Start of The data
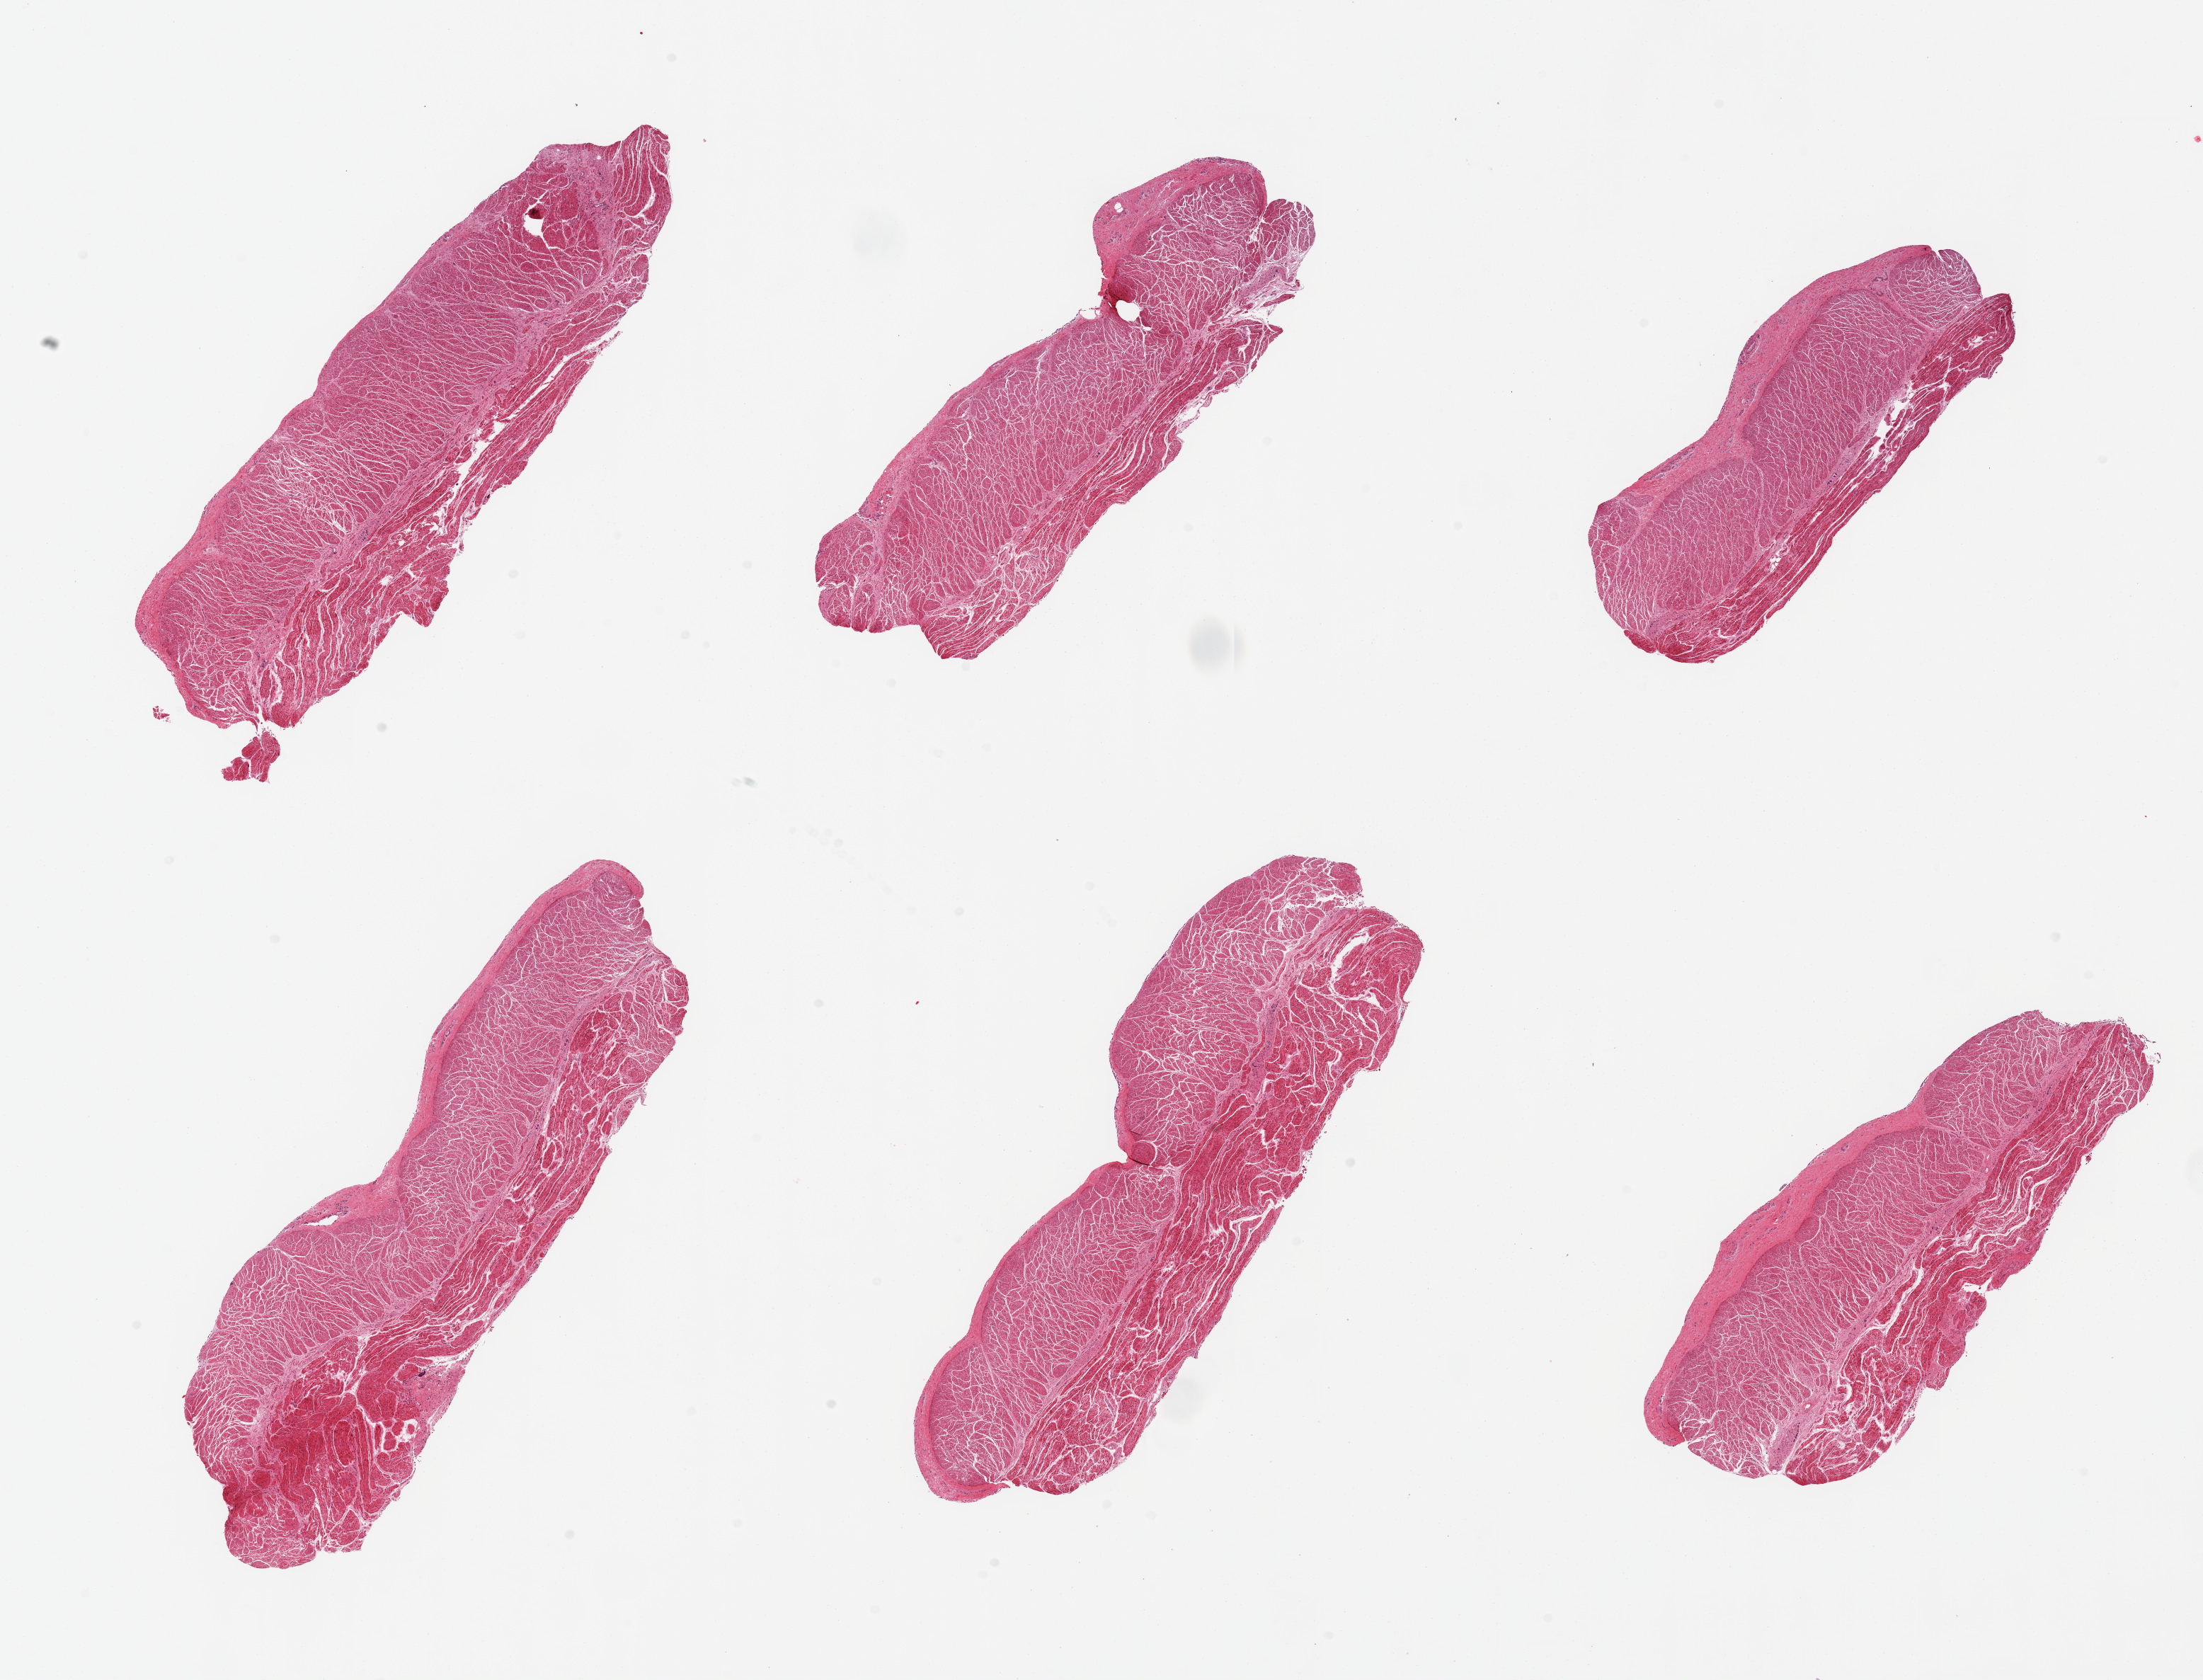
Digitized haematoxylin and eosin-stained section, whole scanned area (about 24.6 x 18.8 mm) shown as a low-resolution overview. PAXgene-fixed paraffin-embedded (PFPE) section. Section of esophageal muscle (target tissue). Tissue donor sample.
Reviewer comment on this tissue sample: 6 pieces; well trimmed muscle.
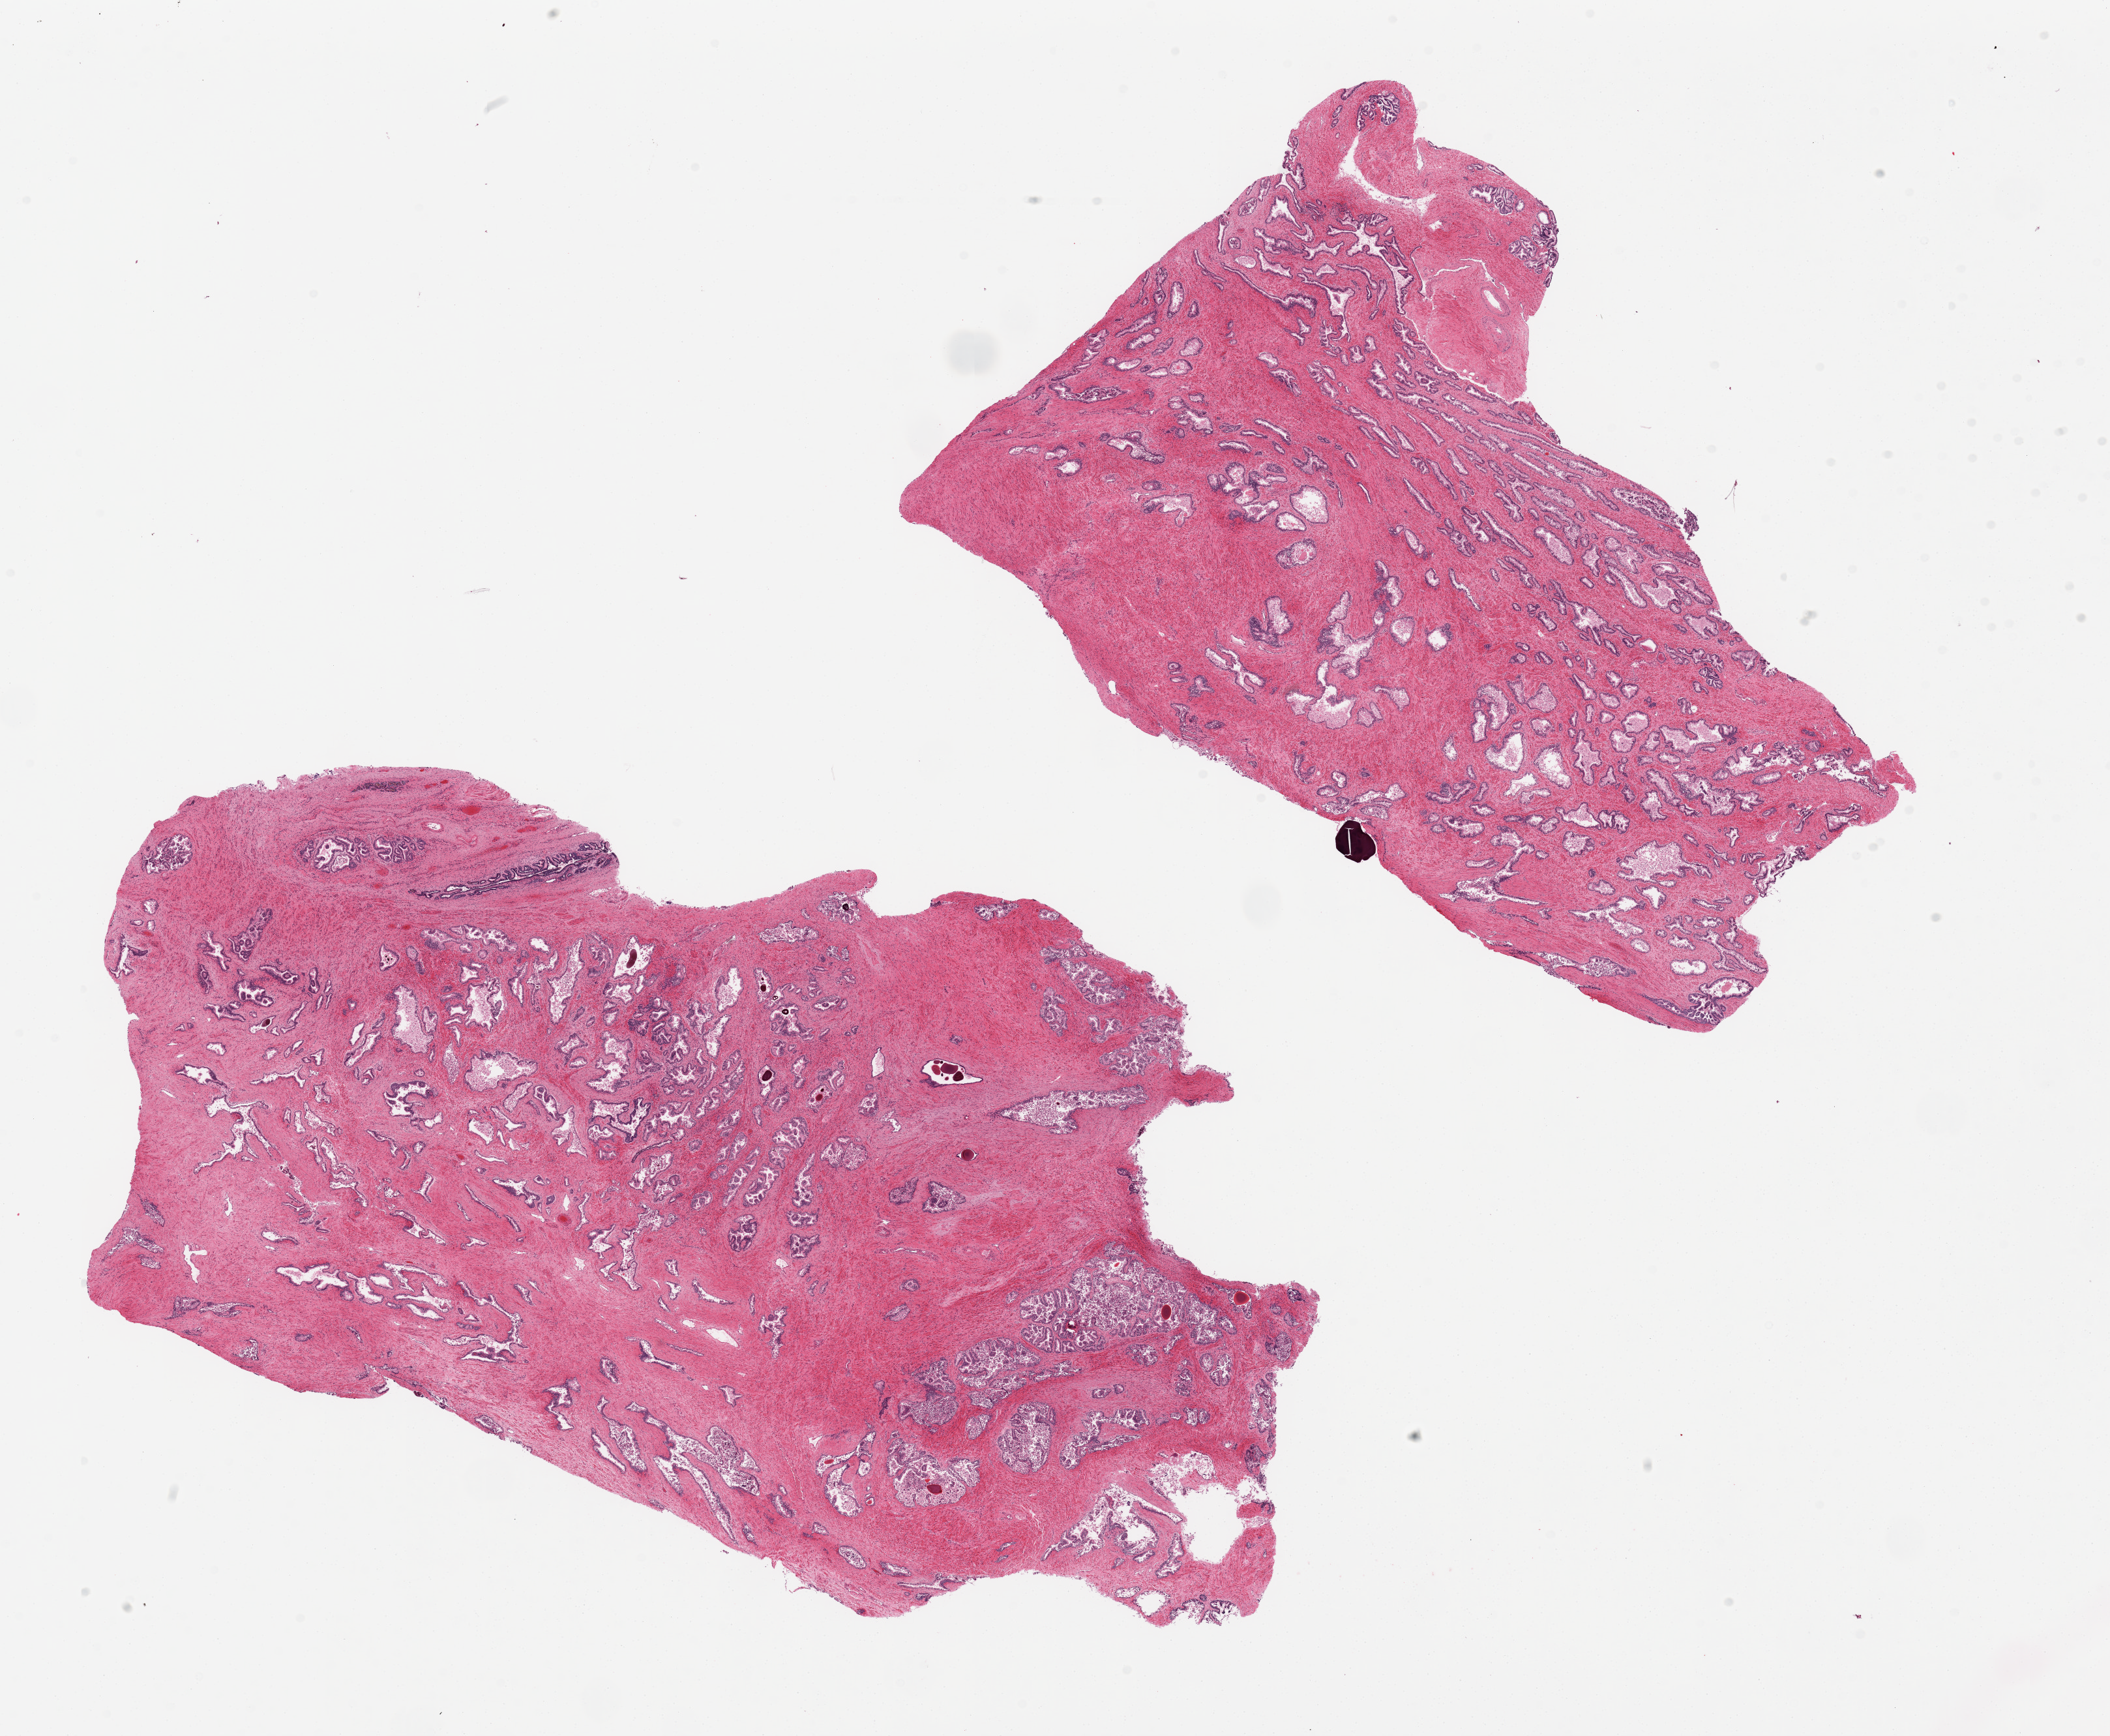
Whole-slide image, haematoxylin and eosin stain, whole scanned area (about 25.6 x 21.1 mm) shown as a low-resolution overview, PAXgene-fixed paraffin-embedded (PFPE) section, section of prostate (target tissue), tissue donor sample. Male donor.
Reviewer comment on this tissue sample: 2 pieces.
End of The data
Please copy out each line of the material that holds the string "Reviewer".

Reviewer comment on this tissue sample: 6 pieces; well trimmed muscle.
Reviewer comment on this tissue sample: 2 pieces.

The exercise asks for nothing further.